Kutipan Teks →
+---+

Selamatkan Jet "Siluman" KF-21
Bila ingin maju dan mandiri, program IFX (KF-21) selayaknya diselamatkan. Kemandirian memang membutuhkan energi, ketahanan, dan dana yang tidak sedikit.
Desing suara dua mesin general electric F414-GE-400k turbofan membelah udara Bandar Udara Sacheon, Korea Selatan. Perlahan-lahan mesin buatan General Aviation, Amerika Serikat itu mendorong prototipe KF-21 Boramae dari apron milik Korea Aerospace Industries (KAI) menuju landasan pacu.
Setelah menunggu ruang udara di sekitar Sacheon aman, dari ujung landasan pacu, Mayor Ahn Jun-hyun menggerakkan tuas thrust ke depan, mesin pun menggelegar dan si elang muda melaju kencang di landasan. Dan tepat pada pukul 15.40 waktu setempat, Selasa (19/7/2022) KF-21 Boramae lepas landas dan mengangkasa untuk pertama kalinya.

+---+

Entri data tersimpan
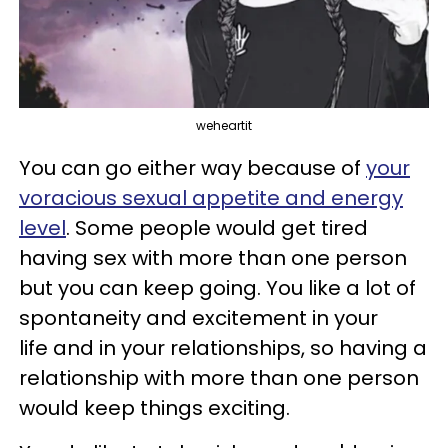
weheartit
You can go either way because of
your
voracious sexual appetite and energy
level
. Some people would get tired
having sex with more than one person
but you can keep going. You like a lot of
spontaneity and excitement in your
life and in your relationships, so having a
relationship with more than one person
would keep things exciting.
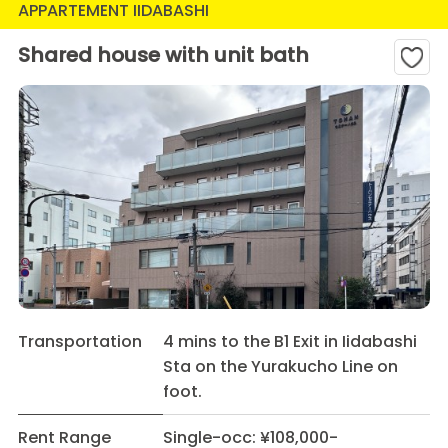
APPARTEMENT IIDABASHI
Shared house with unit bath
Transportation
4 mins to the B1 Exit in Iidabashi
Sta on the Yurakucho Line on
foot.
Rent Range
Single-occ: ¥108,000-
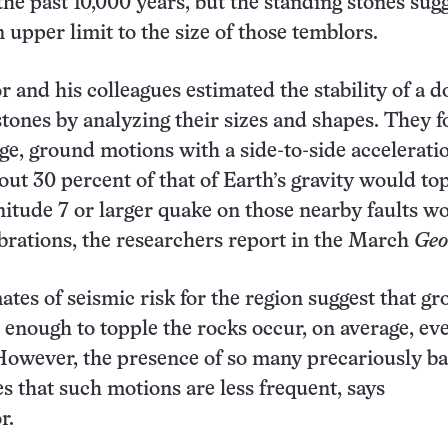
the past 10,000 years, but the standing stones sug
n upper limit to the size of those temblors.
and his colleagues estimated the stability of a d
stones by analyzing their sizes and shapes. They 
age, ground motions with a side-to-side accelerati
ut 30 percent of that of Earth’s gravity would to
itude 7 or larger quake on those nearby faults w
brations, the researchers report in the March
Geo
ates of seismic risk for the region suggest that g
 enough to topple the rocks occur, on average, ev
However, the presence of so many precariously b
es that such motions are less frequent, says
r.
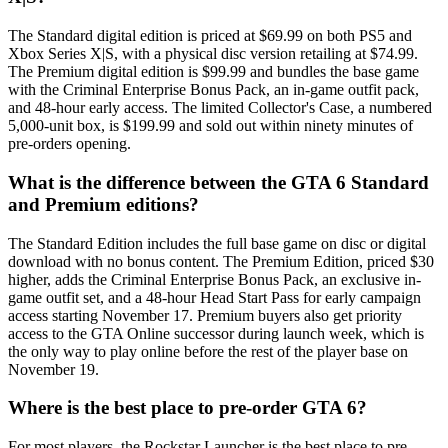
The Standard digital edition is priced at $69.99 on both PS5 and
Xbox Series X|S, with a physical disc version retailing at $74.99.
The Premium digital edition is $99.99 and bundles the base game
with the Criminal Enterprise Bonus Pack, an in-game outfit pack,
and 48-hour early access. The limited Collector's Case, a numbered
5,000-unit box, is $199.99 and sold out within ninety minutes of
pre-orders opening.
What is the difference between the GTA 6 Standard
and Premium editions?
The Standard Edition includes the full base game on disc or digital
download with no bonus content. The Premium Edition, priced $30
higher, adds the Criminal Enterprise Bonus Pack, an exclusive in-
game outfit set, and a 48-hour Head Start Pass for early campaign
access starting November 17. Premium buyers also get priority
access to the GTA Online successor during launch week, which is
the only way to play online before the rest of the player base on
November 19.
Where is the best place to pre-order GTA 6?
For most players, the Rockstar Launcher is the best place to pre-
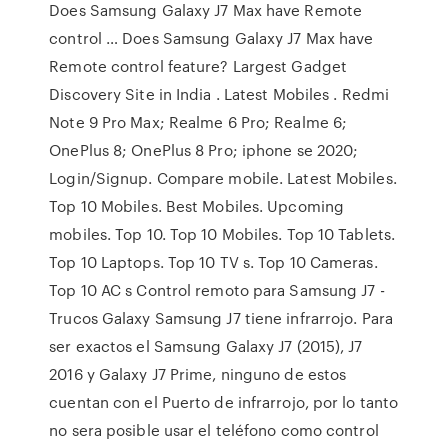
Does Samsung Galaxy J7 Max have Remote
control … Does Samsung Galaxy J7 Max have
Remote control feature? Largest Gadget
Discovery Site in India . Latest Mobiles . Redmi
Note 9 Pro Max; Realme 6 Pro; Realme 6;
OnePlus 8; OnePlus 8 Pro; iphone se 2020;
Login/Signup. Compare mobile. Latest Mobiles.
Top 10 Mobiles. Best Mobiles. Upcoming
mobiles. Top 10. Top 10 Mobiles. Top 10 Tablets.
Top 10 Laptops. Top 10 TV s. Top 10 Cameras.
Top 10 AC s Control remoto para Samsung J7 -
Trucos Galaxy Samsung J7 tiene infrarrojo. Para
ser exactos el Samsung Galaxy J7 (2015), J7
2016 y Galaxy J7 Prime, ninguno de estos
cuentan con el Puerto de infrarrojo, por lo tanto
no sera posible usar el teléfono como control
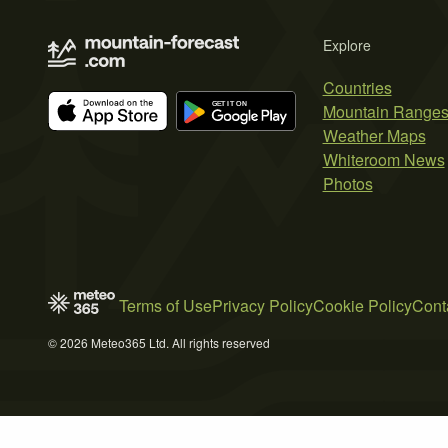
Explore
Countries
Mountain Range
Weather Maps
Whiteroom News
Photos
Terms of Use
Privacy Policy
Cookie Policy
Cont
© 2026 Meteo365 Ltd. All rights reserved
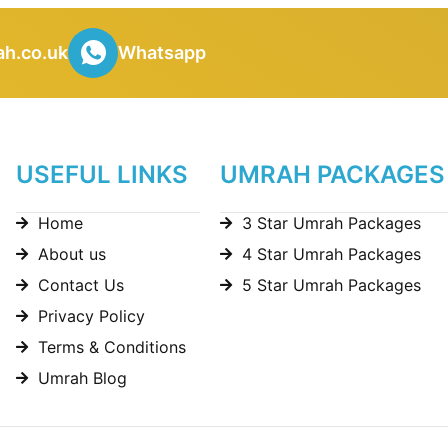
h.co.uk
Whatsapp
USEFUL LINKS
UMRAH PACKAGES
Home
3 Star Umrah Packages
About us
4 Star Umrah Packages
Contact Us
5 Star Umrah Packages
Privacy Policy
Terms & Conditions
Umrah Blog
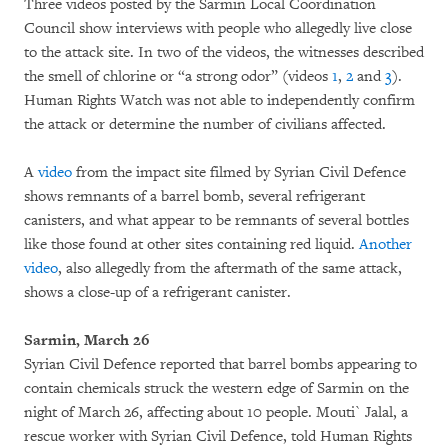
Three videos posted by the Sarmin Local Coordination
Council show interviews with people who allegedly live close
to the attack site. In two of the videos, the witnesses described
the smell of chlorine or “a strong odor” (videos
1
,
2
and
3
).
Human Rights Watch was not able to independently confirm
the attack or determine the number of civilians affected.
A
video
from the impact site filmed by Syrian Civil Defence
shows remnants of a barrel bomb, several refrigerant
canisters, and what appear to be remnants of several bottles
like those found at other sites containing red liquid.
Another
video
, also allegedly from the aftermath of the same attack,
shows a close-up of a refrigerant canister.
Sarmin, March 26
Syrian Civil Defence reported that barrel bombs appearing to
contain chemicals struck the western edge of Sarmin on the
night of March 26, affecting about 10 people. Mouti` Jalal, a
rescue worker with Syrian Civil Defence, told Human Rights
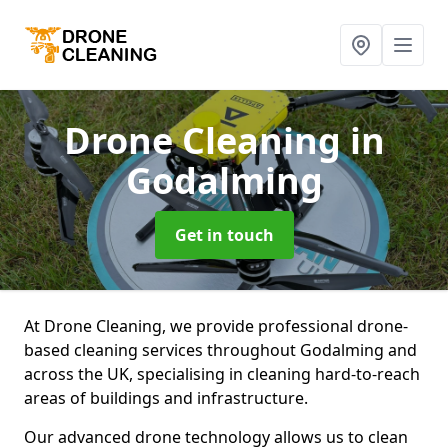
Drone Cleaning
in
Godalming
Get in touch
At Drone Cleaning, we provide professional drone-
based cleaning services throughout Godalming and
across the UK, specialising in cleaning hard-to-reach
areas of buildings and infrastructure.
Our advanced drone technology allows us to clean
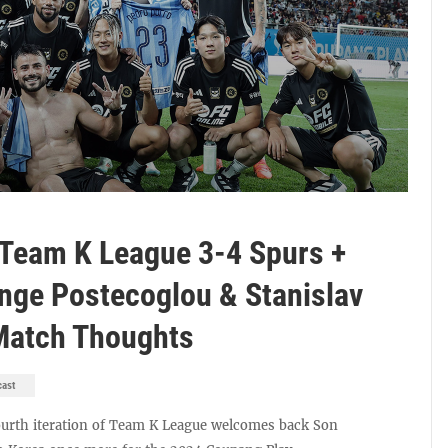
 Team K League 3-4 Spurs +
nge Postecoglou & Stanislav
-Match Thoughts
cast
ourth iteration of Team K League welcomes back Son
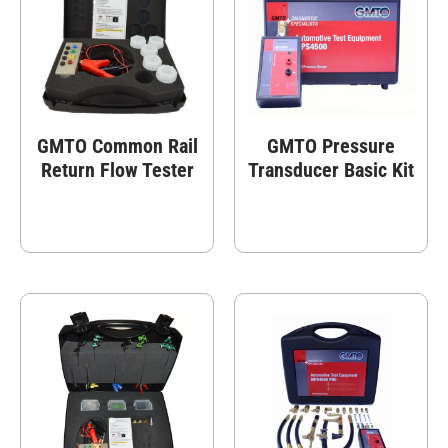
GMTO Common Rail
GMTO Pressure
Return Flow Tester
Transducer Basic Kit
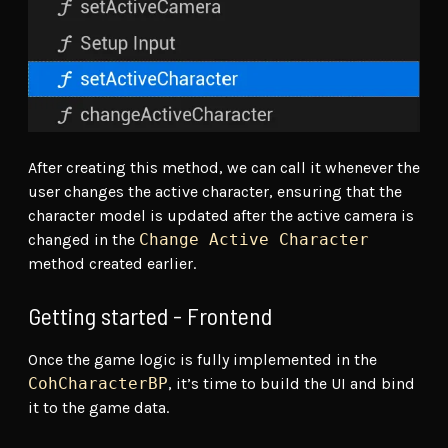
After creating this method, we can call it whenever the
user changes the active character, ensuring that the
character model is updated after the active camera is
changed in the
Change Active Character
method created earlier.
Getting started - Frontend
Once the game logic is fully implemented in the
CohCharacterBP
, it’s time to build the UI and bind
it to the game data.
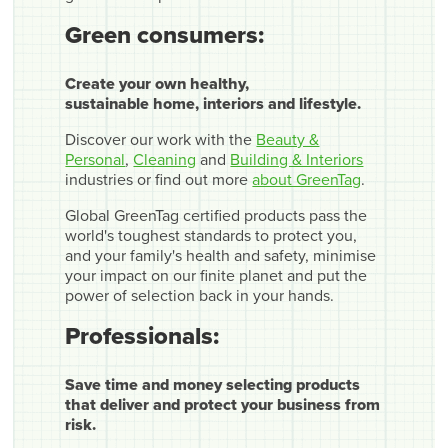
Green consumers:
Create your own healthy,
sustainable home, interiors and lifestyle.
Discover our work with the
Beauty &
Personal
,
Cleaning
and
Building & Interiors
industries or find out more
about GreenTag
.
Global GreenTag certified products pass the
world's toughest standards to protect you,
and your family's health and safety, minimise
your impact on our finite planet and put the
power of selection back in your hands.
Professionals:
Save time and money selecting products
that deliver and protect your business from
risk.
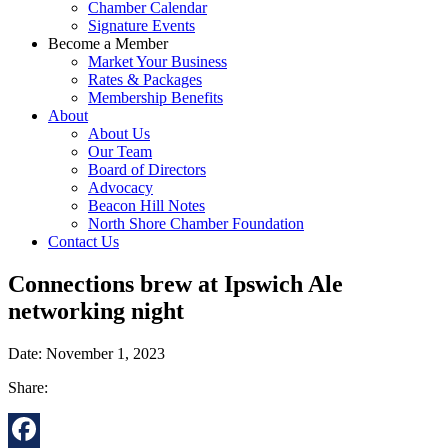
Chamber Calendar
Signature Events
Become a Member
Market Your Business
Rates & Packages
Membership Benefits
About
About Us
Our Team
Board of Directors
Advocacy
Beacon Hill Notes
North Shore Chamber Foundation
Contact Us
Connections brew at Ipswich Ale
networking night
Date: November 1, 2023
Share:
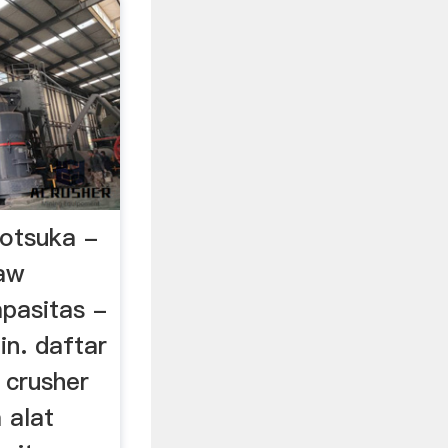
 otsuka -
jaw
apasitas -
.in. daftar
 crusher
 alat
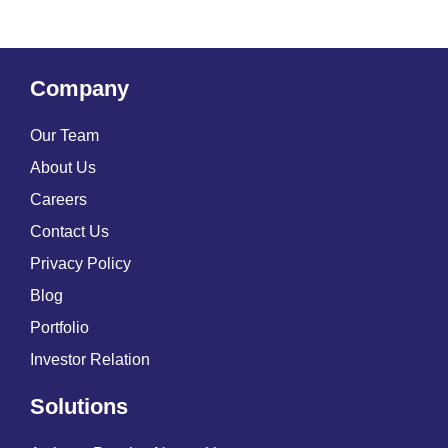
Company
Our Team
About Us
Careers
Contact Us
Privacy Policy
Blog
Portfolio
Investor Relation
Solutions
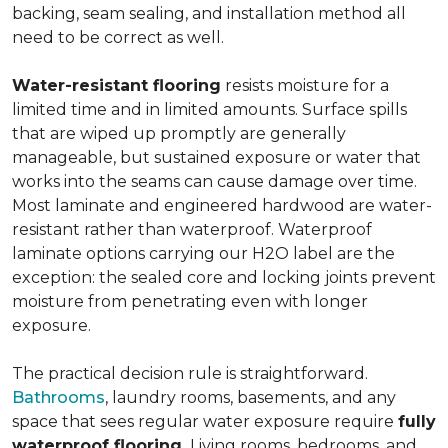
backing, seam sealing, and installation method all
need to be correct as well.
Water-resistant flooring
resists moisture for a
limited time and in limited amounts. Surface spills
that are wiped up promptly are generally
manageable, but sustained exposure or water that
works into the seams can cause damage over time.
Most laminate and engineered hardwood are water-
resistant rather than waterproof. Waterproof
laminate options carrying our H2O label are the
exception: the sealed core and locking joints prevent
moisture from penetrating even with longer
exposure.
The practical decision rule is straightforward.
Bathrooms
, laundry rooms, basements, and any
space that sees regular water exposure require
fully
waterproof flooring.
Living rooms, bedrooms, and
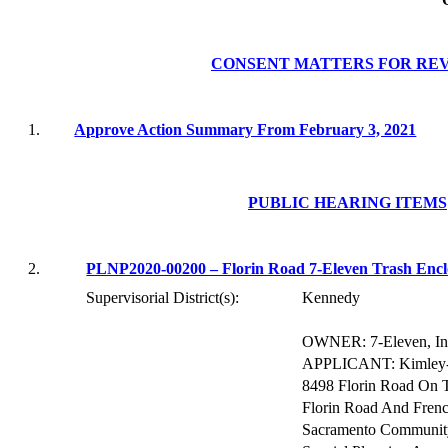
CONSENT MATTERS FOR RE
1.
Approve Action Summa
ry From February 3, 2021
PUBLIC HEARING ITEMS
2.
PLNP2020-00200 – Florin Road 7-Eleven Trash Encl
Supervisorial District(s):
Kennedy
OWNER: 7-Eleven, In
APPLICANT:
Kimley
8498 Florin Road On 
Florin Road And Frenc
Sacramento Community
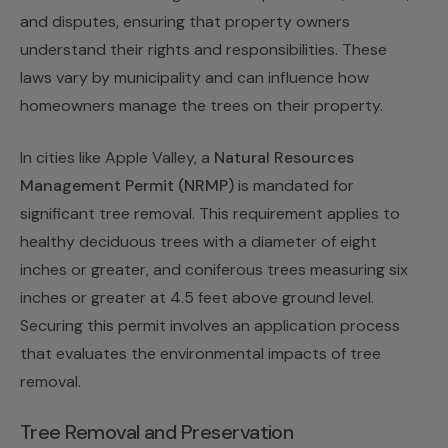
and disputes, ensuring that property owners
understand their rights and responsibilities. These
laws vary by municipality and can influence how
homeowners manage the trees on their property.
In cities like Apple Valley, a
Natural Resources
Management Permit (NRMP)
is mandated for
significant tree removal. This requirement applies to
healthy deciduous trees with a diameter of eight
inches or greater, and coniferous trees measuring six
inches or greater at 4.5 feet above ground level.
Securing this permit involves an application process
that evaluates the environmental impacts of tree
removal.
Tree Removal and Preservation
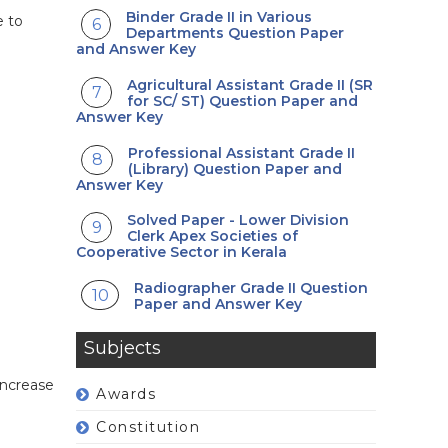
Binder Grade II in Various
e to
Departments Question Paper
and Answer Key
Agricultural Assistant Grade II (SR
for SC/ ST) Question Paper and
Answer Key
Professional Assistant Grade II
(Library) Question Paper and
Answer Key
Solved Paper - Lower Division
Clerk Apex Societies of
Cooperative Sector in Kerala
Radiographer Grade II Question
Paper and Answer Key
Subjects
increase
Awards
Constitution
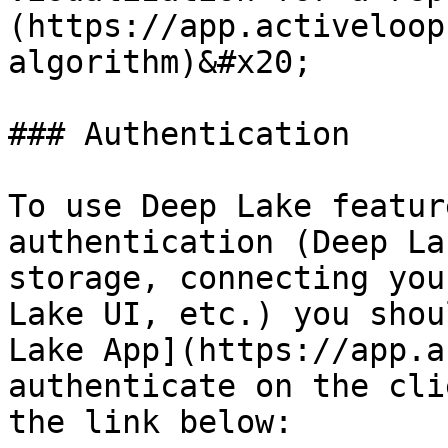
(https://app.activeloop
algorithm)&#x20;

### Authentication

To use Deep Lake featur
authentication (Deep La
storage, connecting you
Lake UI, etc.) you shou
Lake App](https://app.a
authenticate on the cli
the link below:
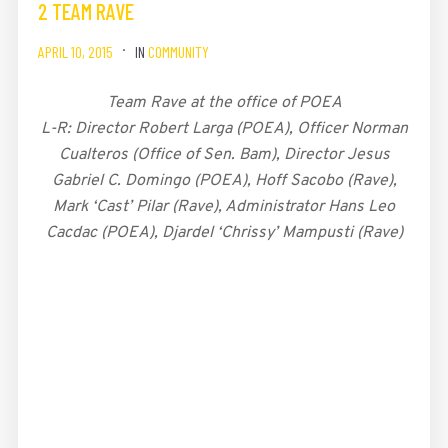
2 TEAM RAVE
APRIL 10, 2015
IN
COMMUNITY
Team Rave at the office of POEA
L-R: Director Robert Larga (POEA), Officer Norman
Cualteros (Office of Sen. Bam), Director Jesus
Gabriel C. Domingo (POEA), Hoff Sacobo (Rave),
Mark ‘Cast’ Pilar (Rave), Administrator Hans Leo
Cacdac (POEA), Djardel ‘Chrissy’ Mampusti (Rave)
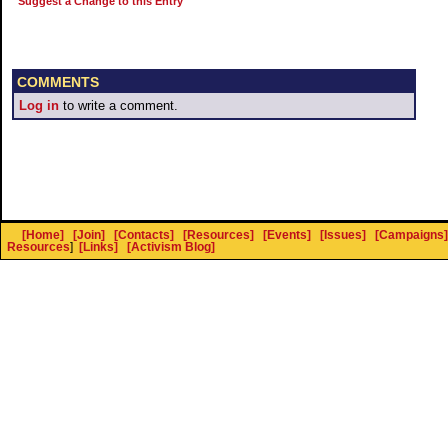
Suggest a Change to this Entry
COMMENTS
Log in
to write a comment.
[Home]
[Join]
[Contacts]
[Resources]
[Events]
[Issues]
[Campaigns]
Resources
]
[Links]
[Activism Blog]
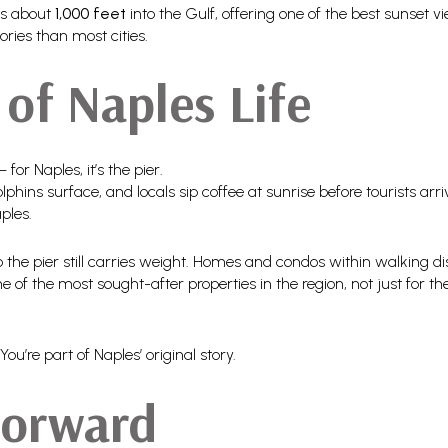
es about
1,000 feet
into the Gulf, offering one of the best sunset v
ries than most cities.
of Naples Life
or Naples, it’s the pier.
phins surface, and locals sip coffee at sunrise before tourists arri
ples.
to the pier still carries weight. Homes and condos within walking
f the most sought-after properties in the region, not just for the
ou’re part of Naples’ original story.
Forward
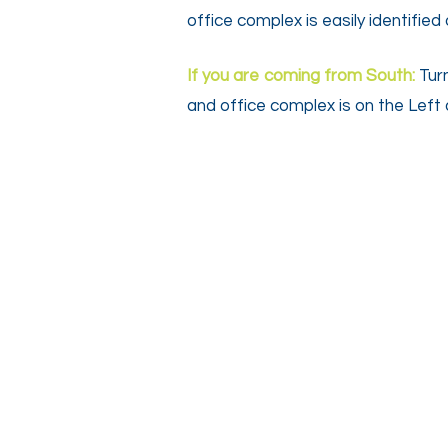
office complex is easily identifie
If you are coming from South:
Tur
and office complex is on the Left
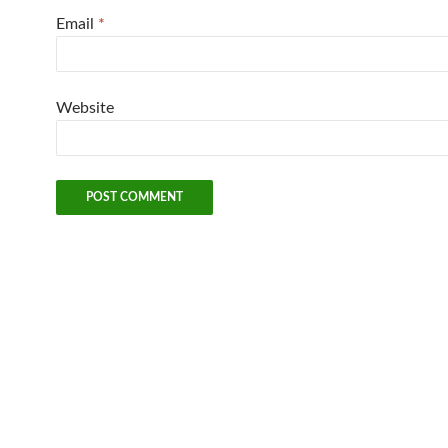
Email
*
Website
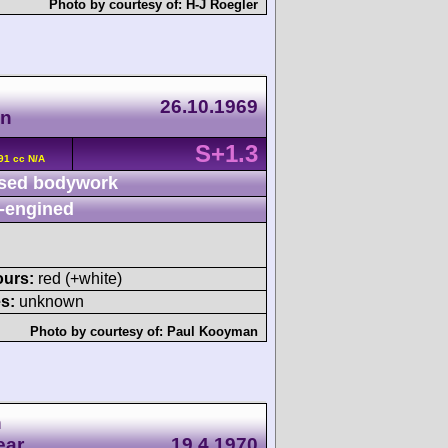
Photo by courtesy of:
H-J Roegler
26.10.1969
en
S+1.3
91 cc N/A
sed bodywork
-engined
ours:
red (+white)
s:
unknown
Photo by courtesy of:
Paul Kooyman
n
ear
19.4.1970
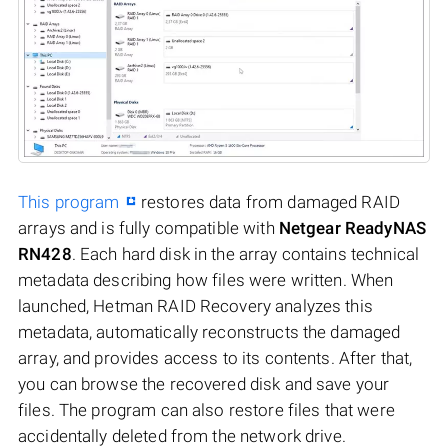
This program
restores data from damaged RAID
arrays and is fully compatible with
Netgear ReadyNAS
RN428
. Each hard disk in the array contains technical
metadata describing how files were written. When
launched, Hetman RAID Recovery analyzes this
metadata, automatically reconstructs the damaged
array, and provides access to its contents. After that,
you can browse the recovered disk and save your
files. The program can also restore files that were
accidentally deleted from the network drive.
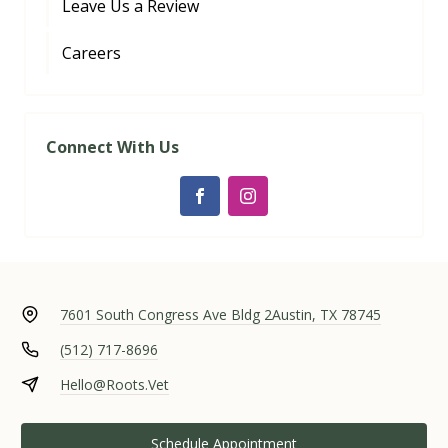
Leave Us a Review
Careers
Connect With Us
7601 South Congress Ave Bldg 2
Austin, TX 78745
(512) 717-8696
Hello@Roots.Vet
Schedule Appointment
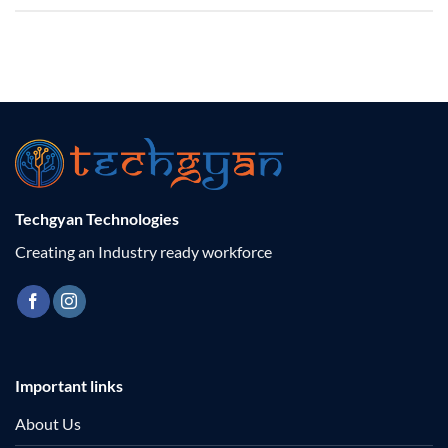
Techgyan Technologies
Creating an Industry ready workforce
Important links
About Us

+---+

Tugas Dikerjakan →
A. Jawablah pertanyaan berikut berdasarkan artikel tentang KF-21:
(i) Siapa yang menggerakkan tuas thrust ke depan?
(ii) Di bandar udara mana suara dua mesin itu membelah udara?
(iii) Pada pukul berapa waktu setempat KF-21 Boramae lepas landas untuk pertama kalinya?
B. Ubah sebutan "si elang muda" menjadi "pesawat tempur itu" pada bagian artikel tentang KF-21 yang dimulai dengan "Setelah menunggu ruang" dan berlanjut sampai "untuk pertama kalinya.", lalu tuliskan bagian itu.
C. Tuliskan kelanjutan artikel tentang penerbangan perdana KF-21 Boramae, mulai setelah kalimat terakhirnya.

Jawaban Anda →
A.
(i) Mayor Ahn Jun-hyun.
(ii) Bandar Udara Sacheon, Korea Selatan.
(iii) Pukul 15.40.

B.
Setelah menunggu ruang udara di sekitar Sacheon aman, dari ujung landasan pacu, Mayor Ahn Jun-hyun menggerakkan tuas thrust ke depan, mesin pun menggelegar dan pesawat tempur itu melaju kencang di landasan. Dan tepat pada pukul 15.40 waktu setempat, Selasa (19/7/2022) KF-21 Boramae lepas landas dan mengangkasa untuk pertama kalinya.

C.
Saat uji terbang, merujuk Australiandefense.com, Mayor Ahn sebagai pilot uji Angkatan Udara Korsel memacu KF-21 hingga kecepatan 200 knot atau sekitar 400 kilometer per jam sambil memeriksa semua fungsi dasar pesawat. Dalam uji coba itu, KF-21 juga menggotong empat tiruan rudal udara-ke-udara Meteor di bawah perutnya. Kurang lebih, KF-21 mengudara selama 30 menit sebelum mendarat kembali dengan mulus di Sacheon.
Keberhasilan itu, menandai tonggak baru pencapaian Korsel dalam pengembangan industri persenjataan. Bagi publik Indonesia, keberhasilan itu juga memantik kebanggaan, sekaligus harapan. Meskipun dikembangkan oleh KAI, KF-21 lahir dari kerja sama antara Pemerintah Korea Selatan dan Pemerintah Indonesia yang diawali dengan penandatanganan Letter of Intent pada tahun 2009. Setahun berikutnya, nota kesepahaman disepakati dan Indonesia bersedia menanggung 20 persen dari total proyek senilai kurang lebih 8,8 triliun won atau setara dengan Rp 100 triliun itu.
Baca juga: KF-21 Proyek ”Pengubah Permainan”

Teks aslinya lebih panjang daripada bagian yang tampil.